EXERCISE BRIEF: A word-for-word copy of the data, pictures excluded, is what this task asks for.
[SUPPLIED INFORMATION]
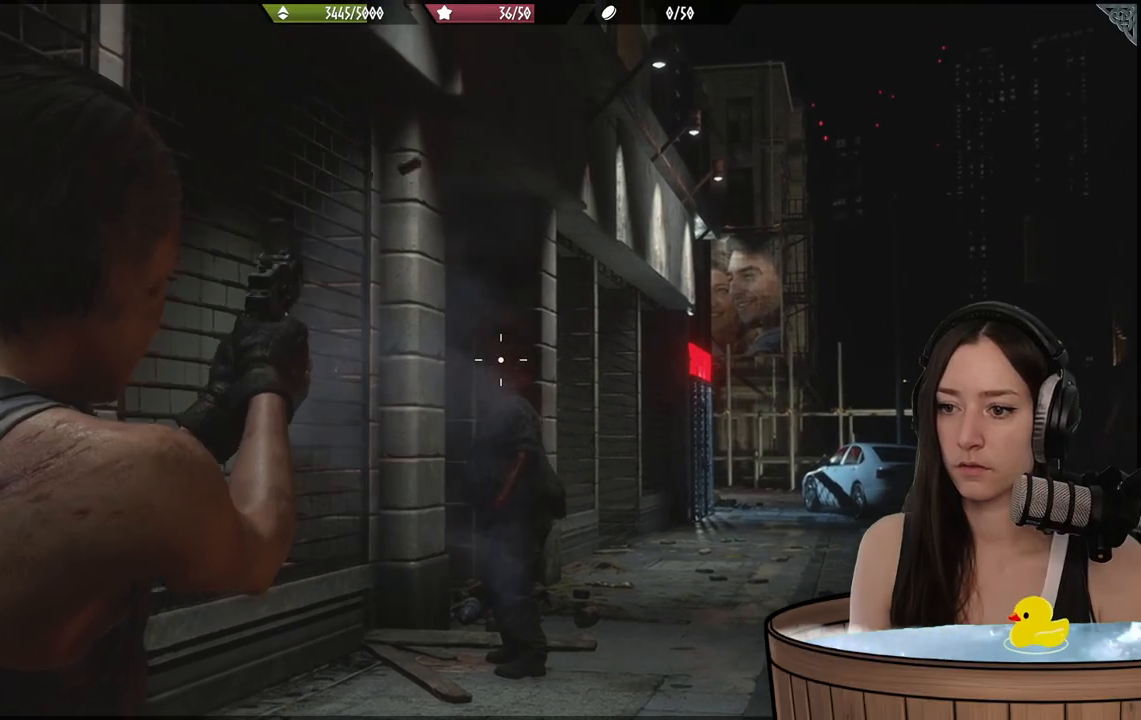
{"buttons": ["L2"], "left_stick": "center", "right_stick": "down-left", "events": [[33, "R2", "up"], [50, "right_stick", "down-right"], [200, "right_stick", "center"], [467, "right_stick", "down-left"]]}
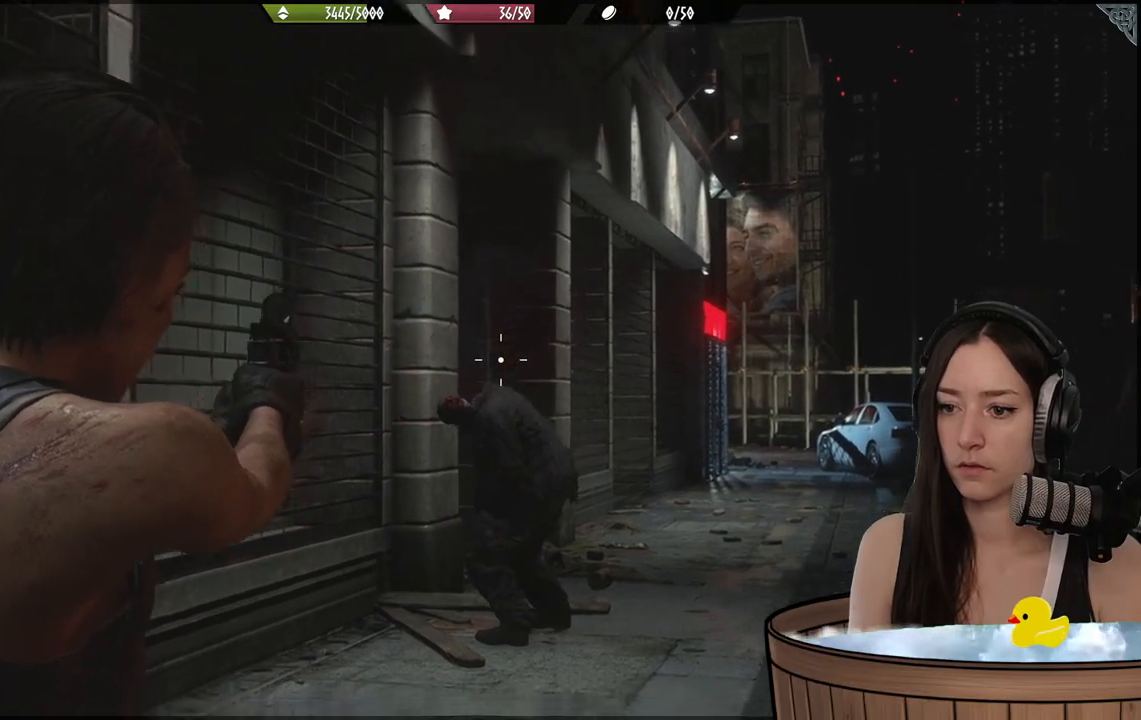
{"buttons": ["L2"], "left_stick": "center", "right_stick": "center", "events": [[133, "right_stick", "center"]]}
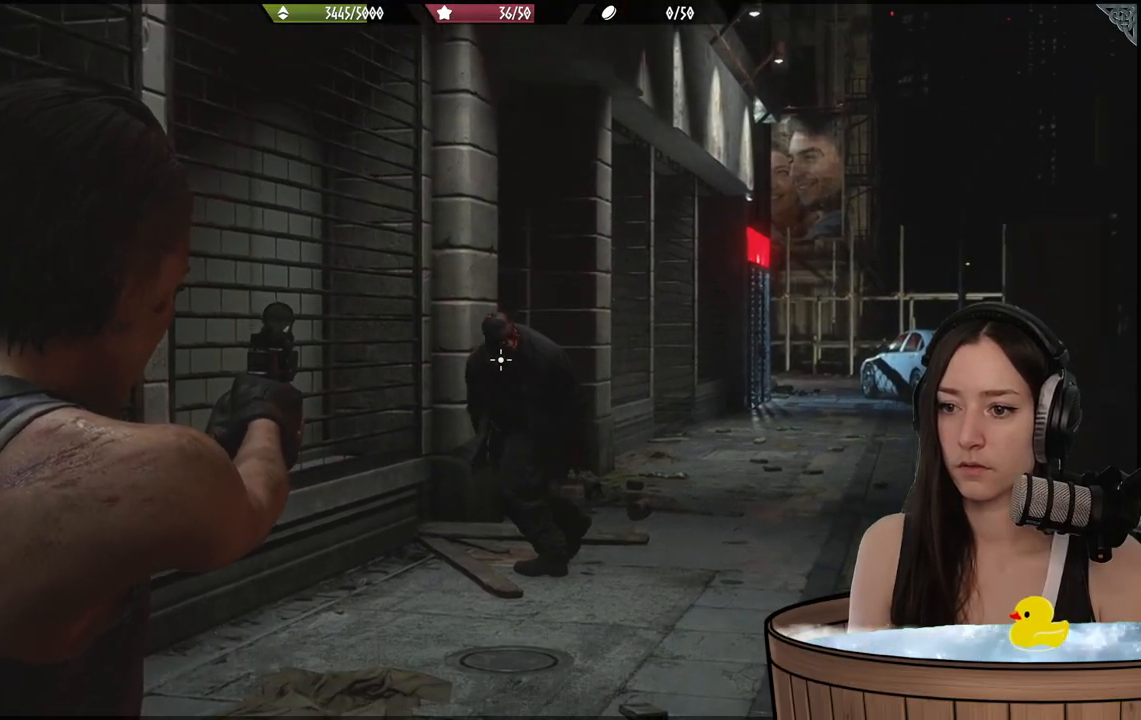
{"buttons": ["L2"], "left_stick": "center", "right_stick": "up", "events": [[283, "right_stick", "up"]]}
[/SUPPLIED INFORMATION]
EXPECTED OUTPUT:
{"buttons": ["L2"], "left_stick": "center", "right_stick": "down-left", "events": [[33, "R2", "up"], [50, "right_stick", "down-right"], [200, "right_stick", "center"], [467, "right_stick", "down-left"]]}
{"buttons": ["L2"], "left_stick": "center", "right_stick": "center", "events": [[133, "right_stick", "center"]]}
{"buttons": ["L2"], "left_stick": "center", "right_stick": "up", "events": [[283, "right_stick", "up"]]}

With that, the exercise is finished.